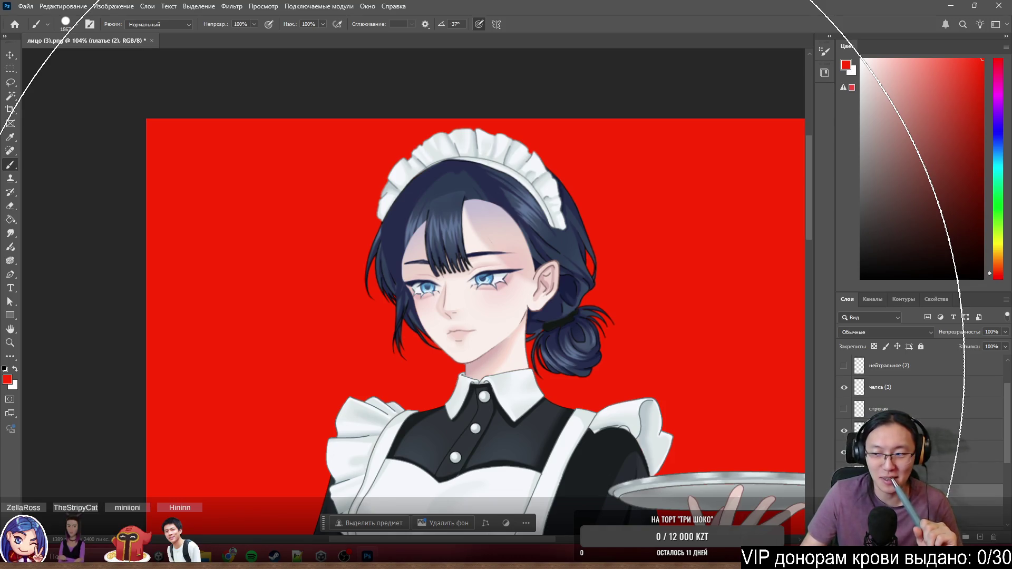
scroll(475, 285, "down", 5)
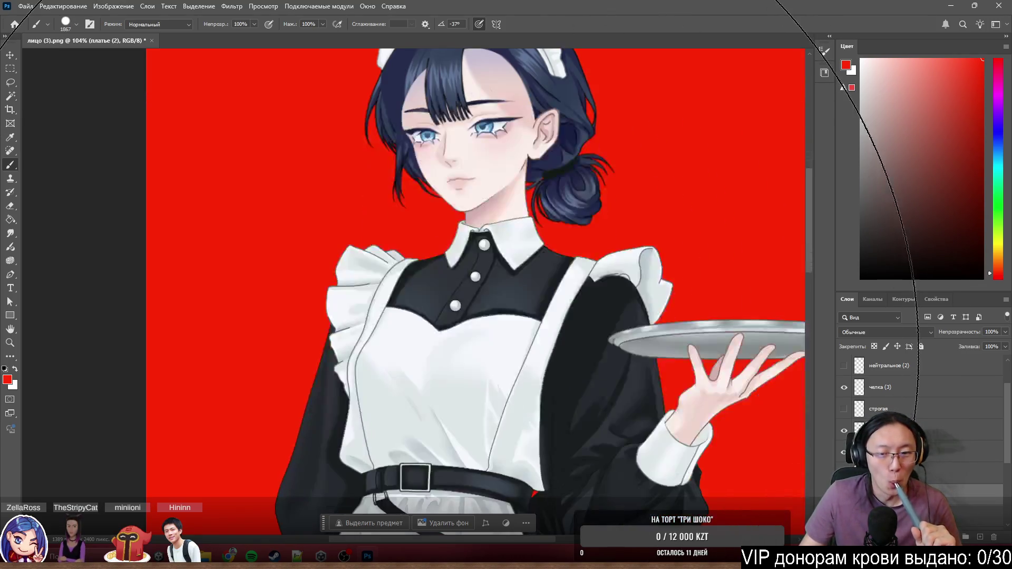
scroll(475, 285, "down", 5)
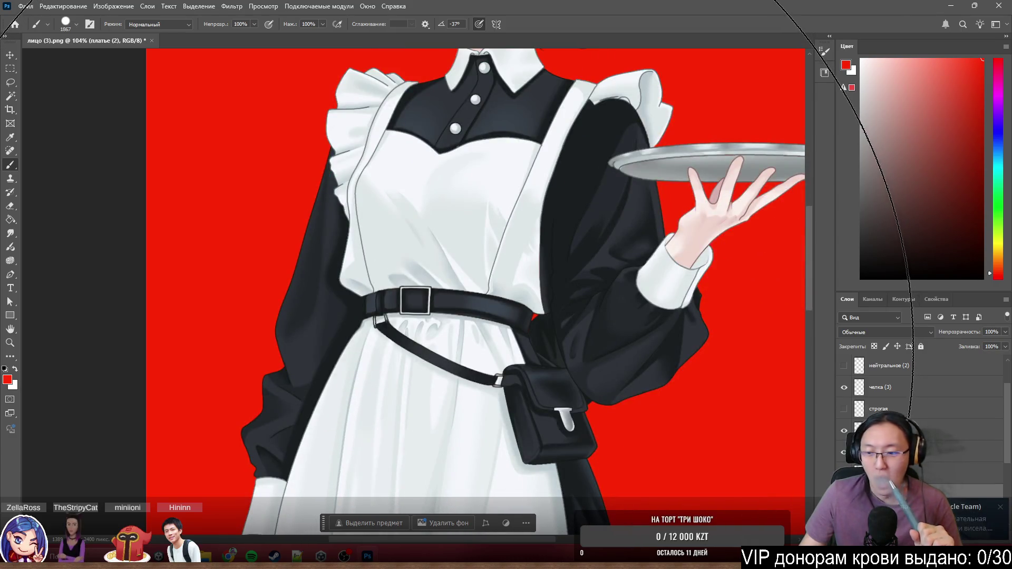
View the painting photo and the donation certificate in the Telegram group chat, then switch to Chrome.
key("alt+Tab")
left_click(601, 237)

+---+

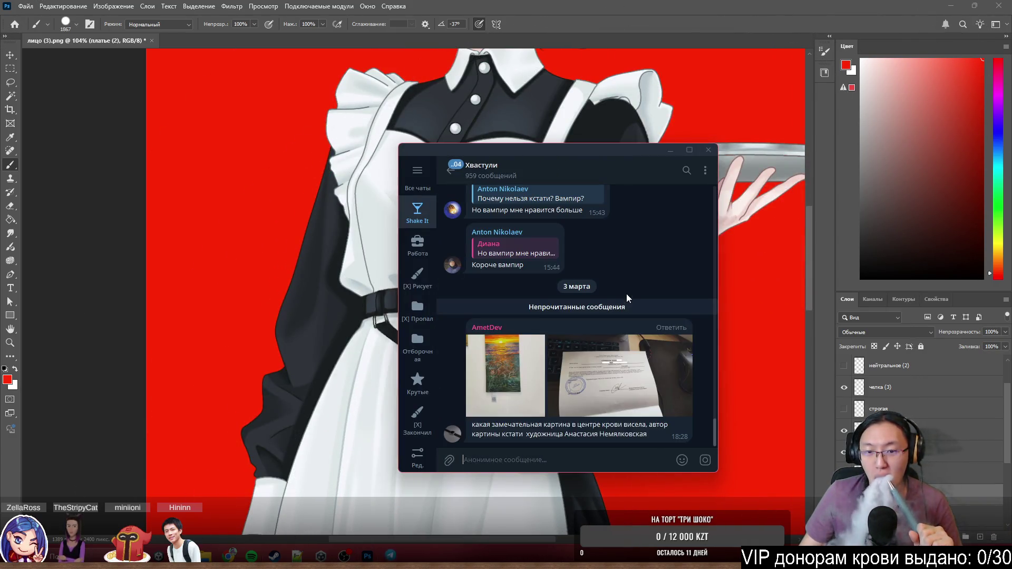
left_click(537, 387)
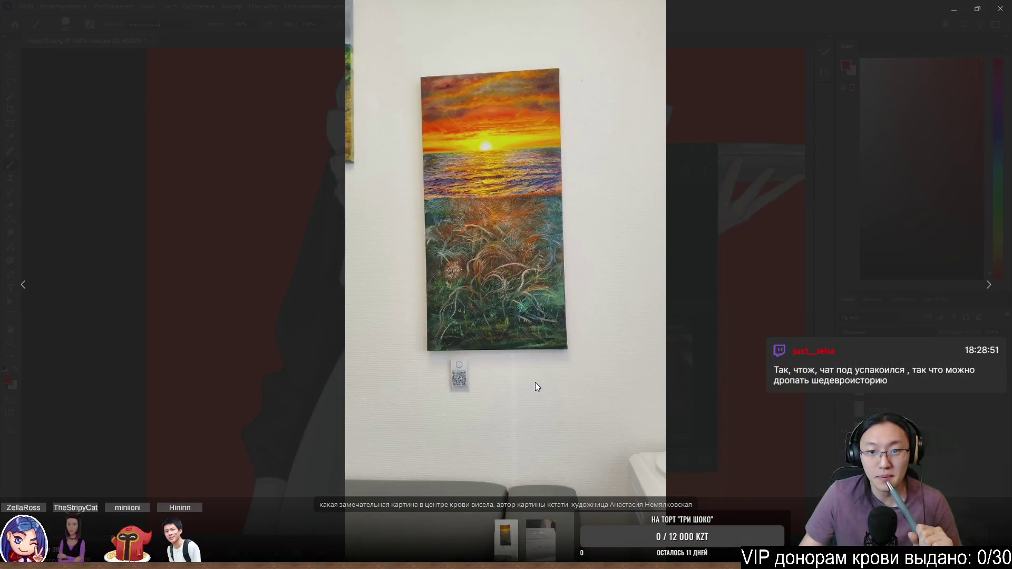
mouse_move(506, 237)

+---+

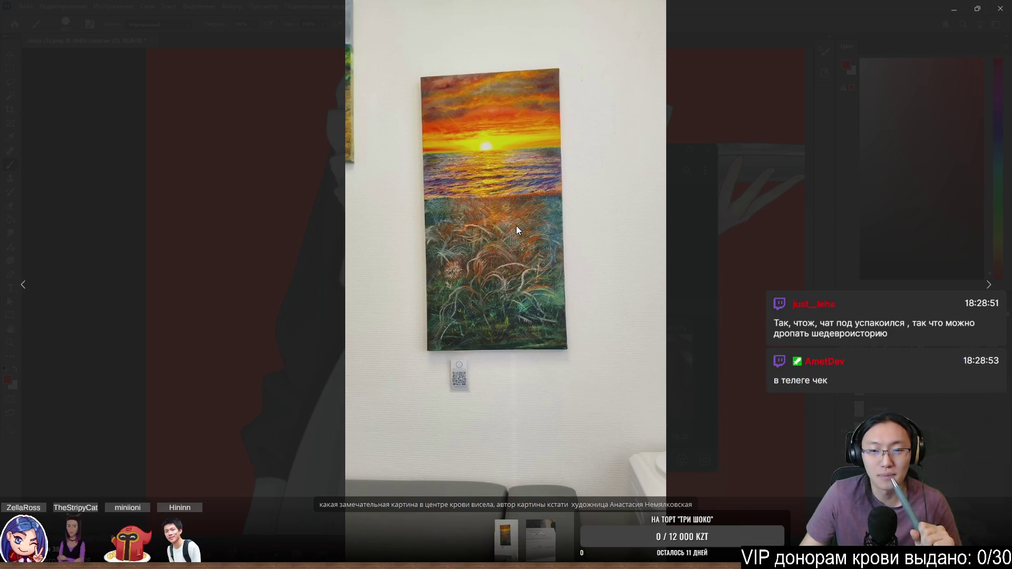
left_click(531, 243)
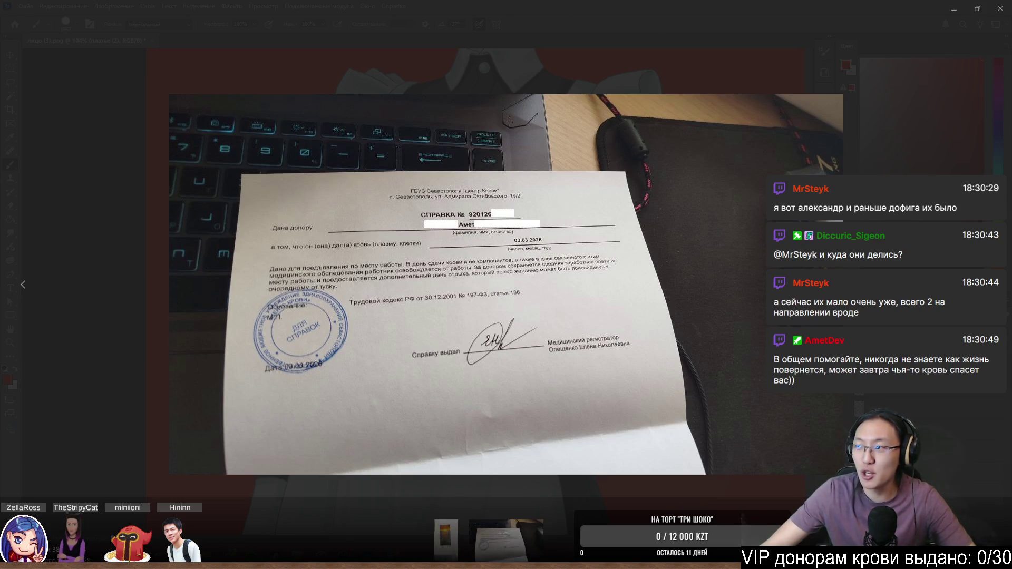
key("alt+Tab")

+---+

PROBLEM DESCRIPTION => Using the data above, repeat exactly the lines that begin at the line with "View the painting" and end at the line with "left_click(601, 237)", both ends included.

ANSWER FOR THIS EXERCISE =>
View the painting photo and the donation certificate in the Telegram group chat, then switch to Chrome.
key("alt+Tab")
left_click(601, 237)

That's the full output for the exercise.